Non-governmental organization

The European Organisation of Military Associations and Trade Unions (EUROMIL) is a politically independent, non-profit umbrella organisation of free, democratic associations of military personnel in Europe.

Founded in 1972, EUROMIL has a membership of 30 associations from more than 20 European countries, and thereby representing nearly 500,000 individuals.

Its mission is to promote and defend the socio-professional interests of all ranks and status groups of soldiers and their families at European level. Moreover, EUROMIL aims at securing and advancing the human rights and fundamental freedoms of soldiers by monitoring European developments and advocating the association's interests.

EUROMIL's headquarters, an international secretariat, is located in Brussels, Belgium. Its main role is to facilitate the exchange of information, in particular best practices, between member associations.

Specifically, EUROMIL engages with the European Committee of Social Rights of the Council of Europe to ensure states' compliance with the European Social Charter.

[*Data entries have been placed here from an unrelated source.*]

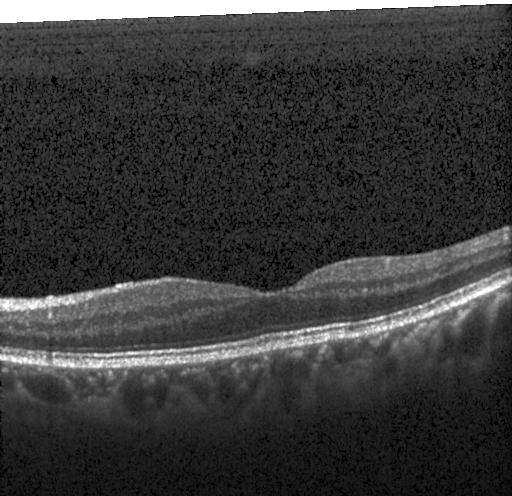
Retinal OCT B-scan
Diagnosis: no choroidal neovascularization, diabetic macular edema, or drusen.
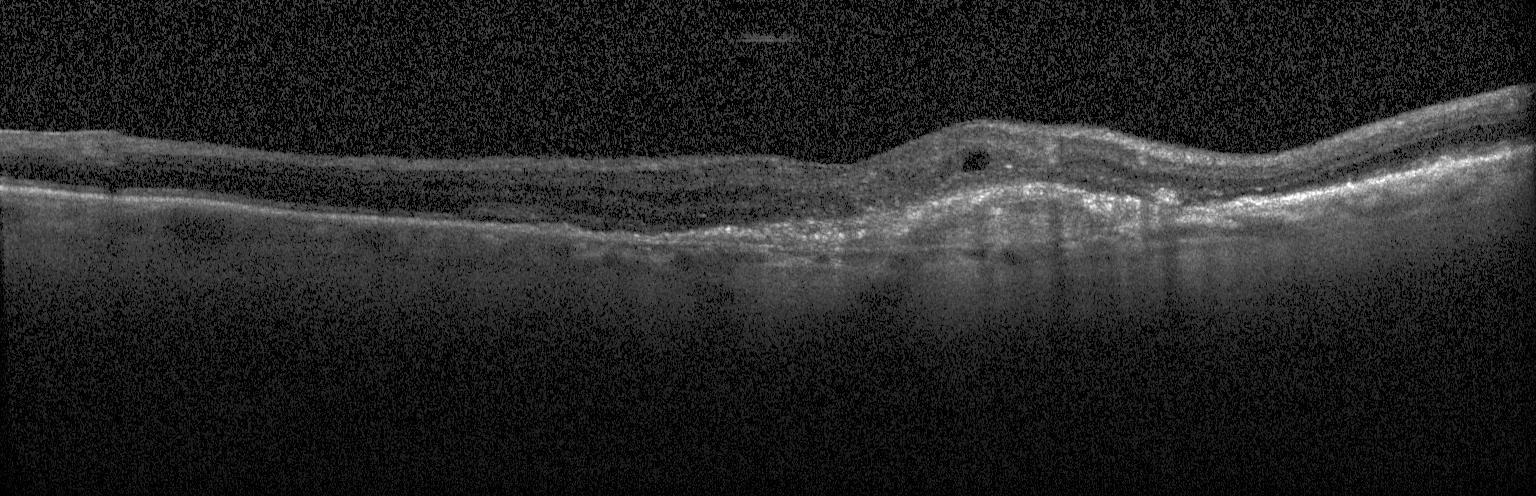

OCT line scan; horizontal scan through the fovea; acquired on a Heidelberg Spectralis; SD-OCT
A choroidal neovascular membrane.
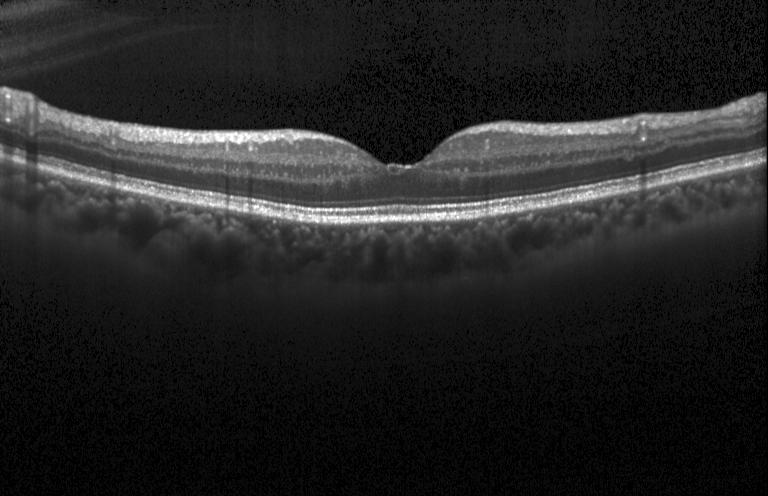 Centered on the fovea, acquired on a Heidelberg Spectralis, optical coherence tomography B-scan, spectral-domain OCT. Impression: no choroidal neovascularization, diabetic macular edema, or drusen.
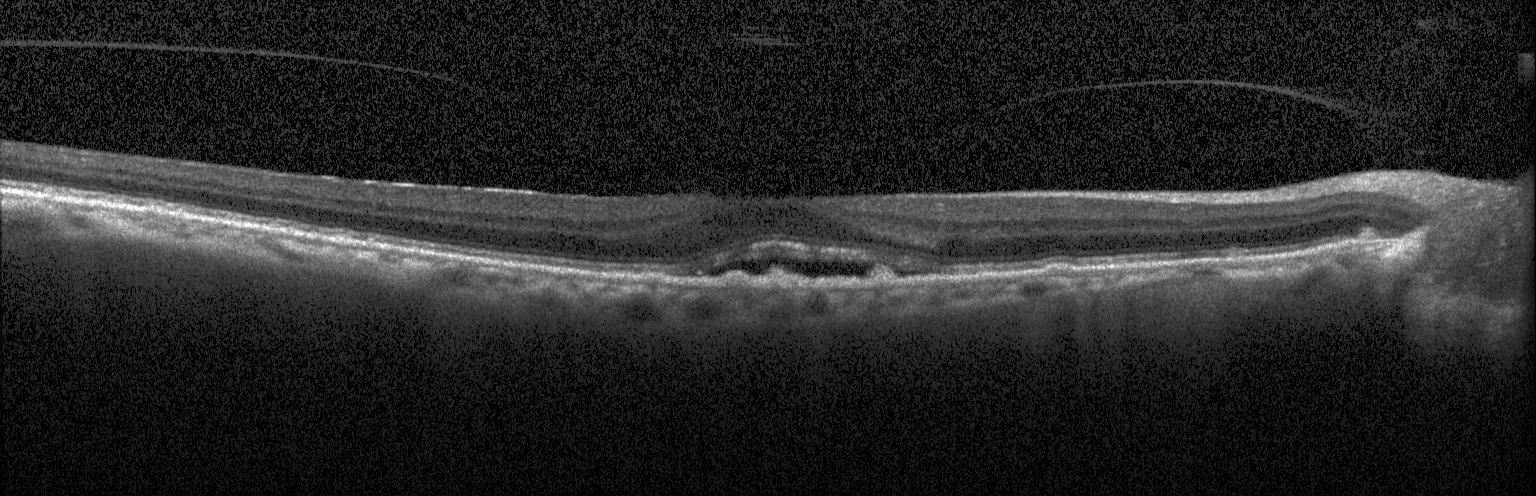
Fovea-centered · Heidelberg Spectralis · SD-OCT · retinal OCT B-scan. Finding: a choroidal neovascular membrane.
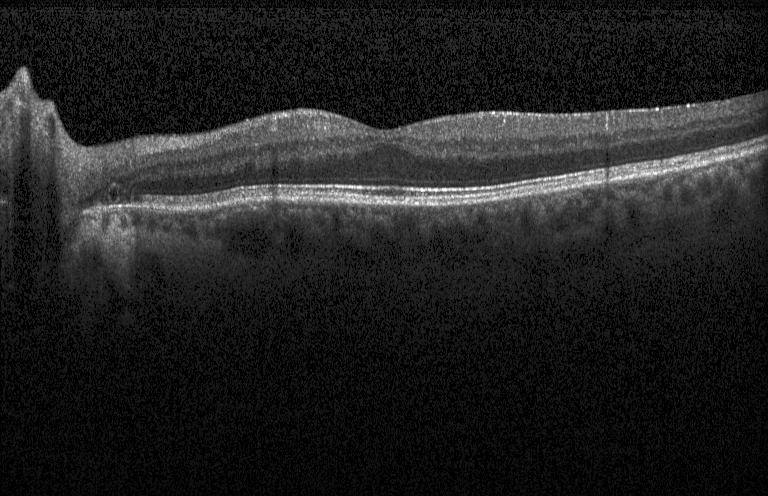 Heidelberg Spectralis OCT system, SD-OCT, retinal OCT B-scan.
Impression: no choroidal neovascularization, no diabetic macular edema, and no drusen.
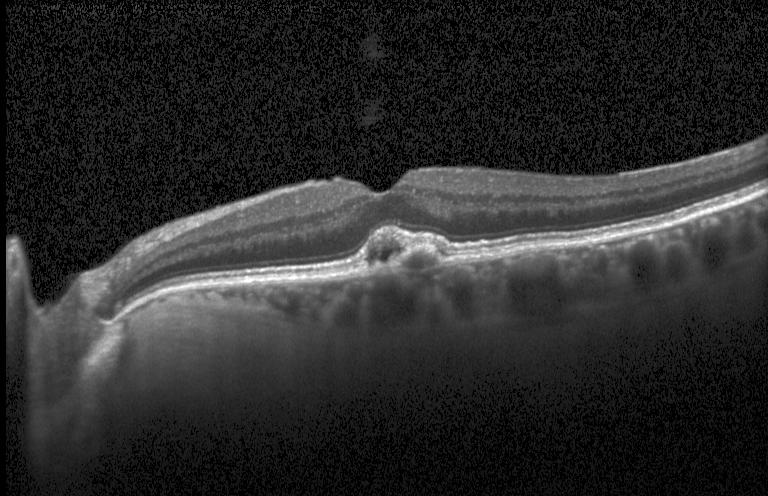

Optical coherence tomography B-scan. Through the macula.
Diagnosis: a choroidal neovascular membrane.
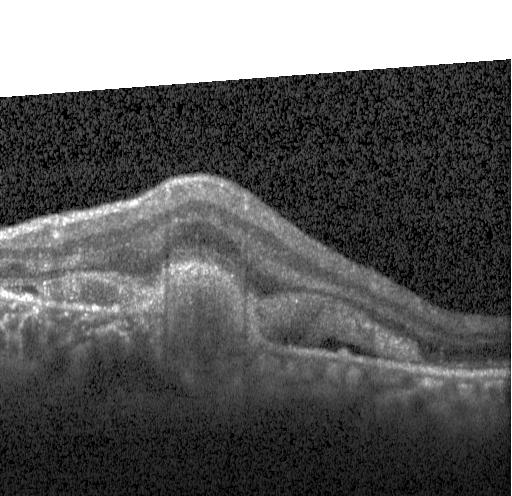 Acquired on a Heidelberg Spectralis, spectral-domain OCT, horizontal scan through the fovea, OCT line scan
Diagnosis: choroidal neovascularization.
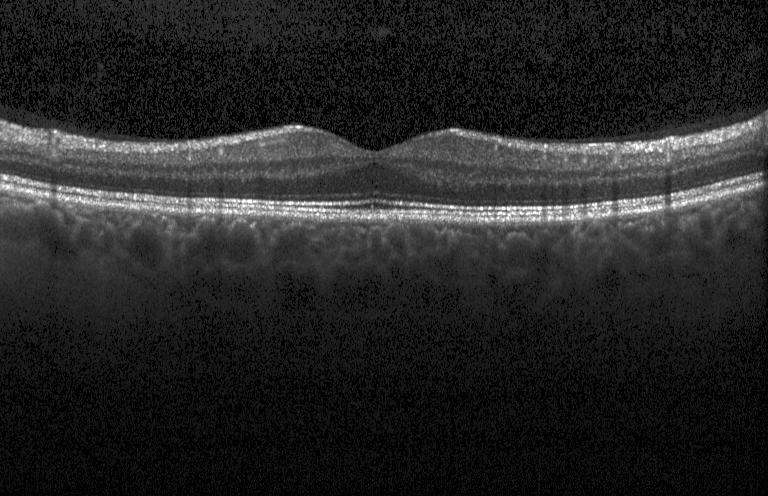 Acquired on a Heidelberg Spectralis. Optical coherence tomography B-scan — Impression: no evidence of CNV, DME, or drusen.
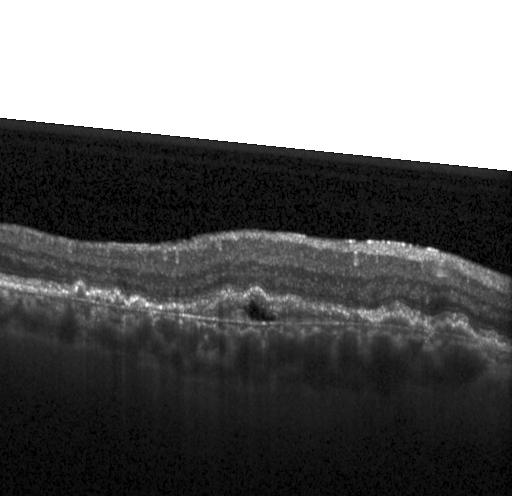
Spectral-domain optical coherence tomography, OCT B-scan, instrument: Heidelberg Spectralis. Diagnosis: choroidal neovascularization (CNV).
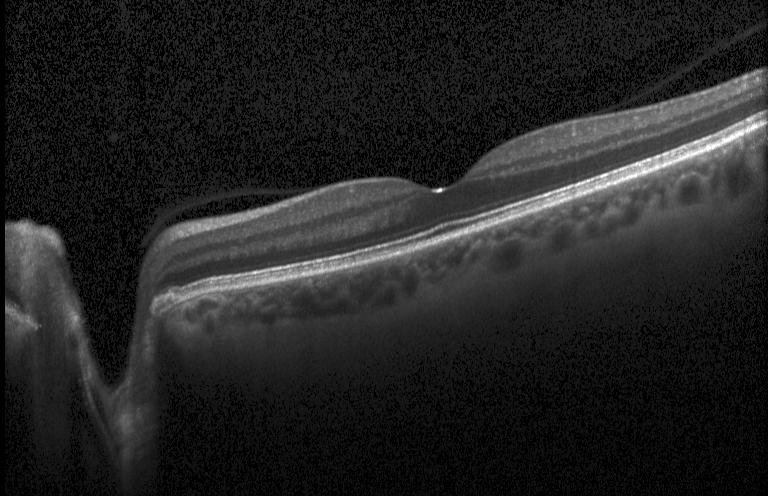 OCT line scan, spectral-domain OCT, fovea-centered, Heidelberg Spectralis.
Finding: neither choroidal neovascularization, diabetic macular edema, nor drusen.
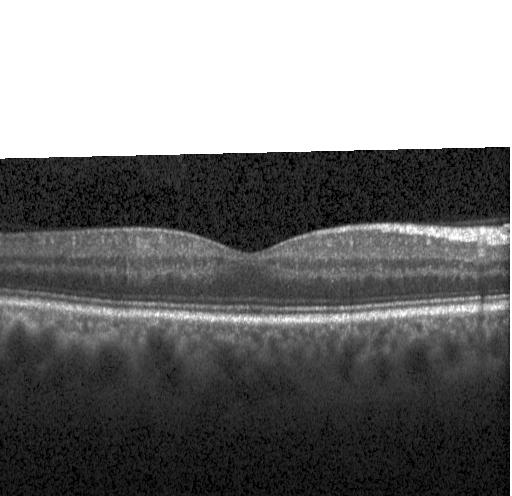

OCT B-scan
The scan shows no evidence of choroidal neovascularization, diabetic macular edema, or drusen.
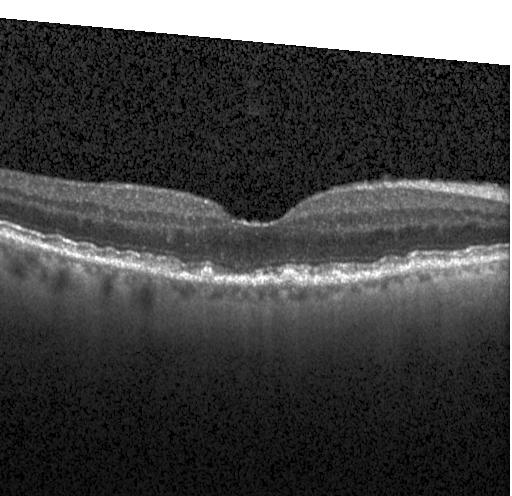
Retinal OCT cross-section — Impression: sub-RPE drusenoid deposits.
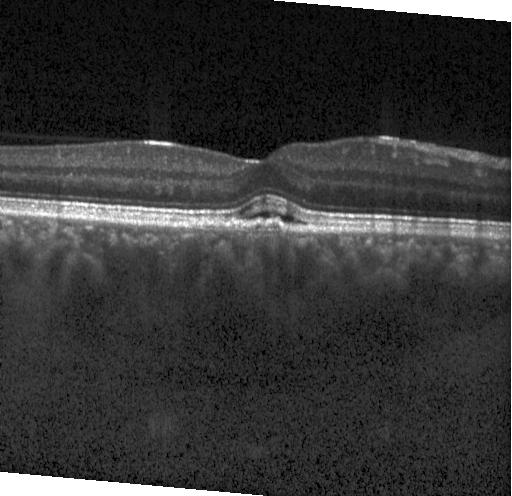 Through the macula. Heidelberg Spectralis. SD-OCT. Optical coherence tomography scan
Assessment: choroidal neovascularization (CNV).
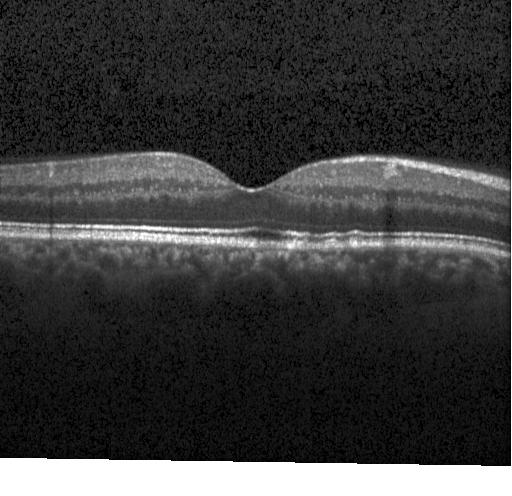

SD-OCT; retinal OCT B-scan
Impression: drusen.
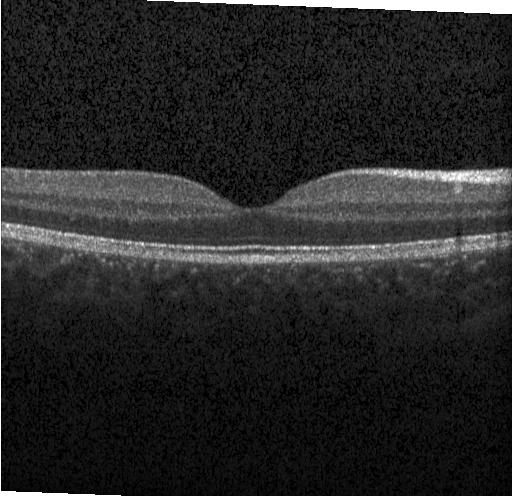 Spectral-domain OCT; optical coherence tomography scan; centered on the fovea; acquired on a Heidelberg Spectralis
Impression: no evidence of choroidal neovascularization, diabetic macular edema, or drusen.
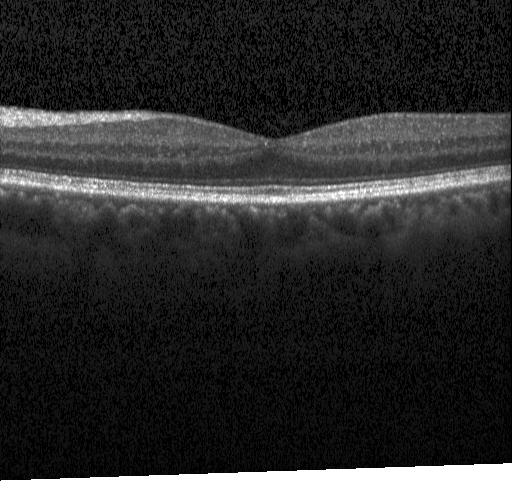
Macular OCT: no evidence of choroidal neovascularization, diabetic macular edema, or drusen.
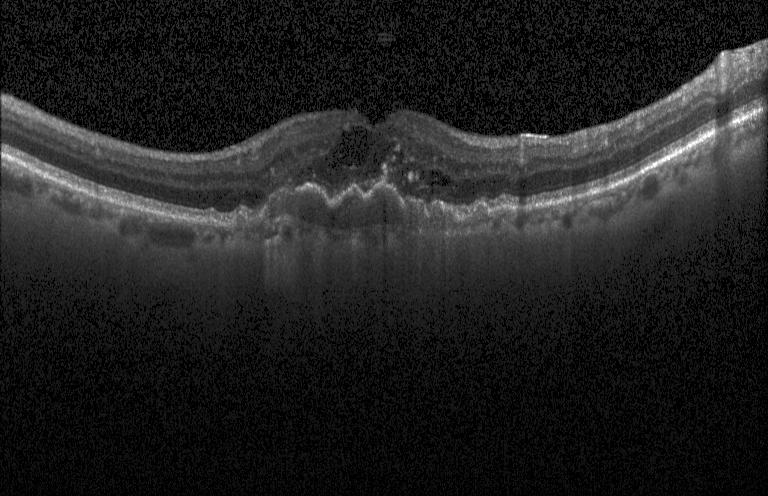

OCT finding: a choroidal neovascular membrane.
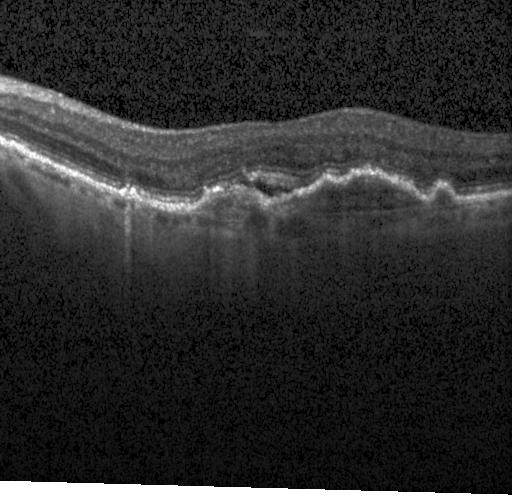

Macular scan · retinal OCT B-scan — Assessment: choroidal neovascularization.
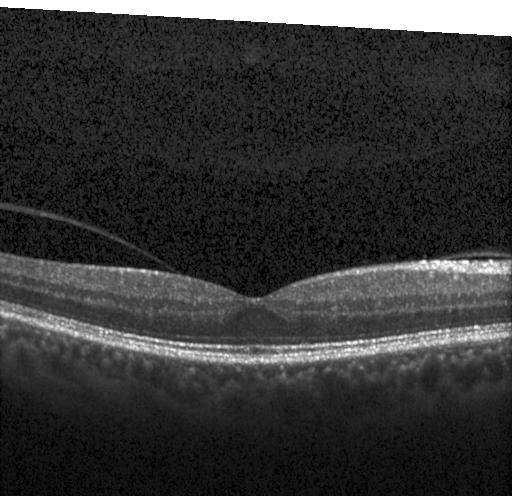
OCT line scan
No CNV, DME, or drusen.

Furthermore, EUROMIL supports its member associations in the United Nations' UPR Procedure, aimed at reviewing human rights situations in Member States.

The organisation maintains formal contacts with the Council of Europe, the European Union Institutions, the North Atlantic Treaty Organization Parliamentary Assembly, the Organization for Security and Co-operation in Europe (OSCE) and the European Trade Union Confederation (ETUC).

EUROMIL's partners are, amongst others, the Kangaroo Group, Friends of Europe and the European Movement International (EMI).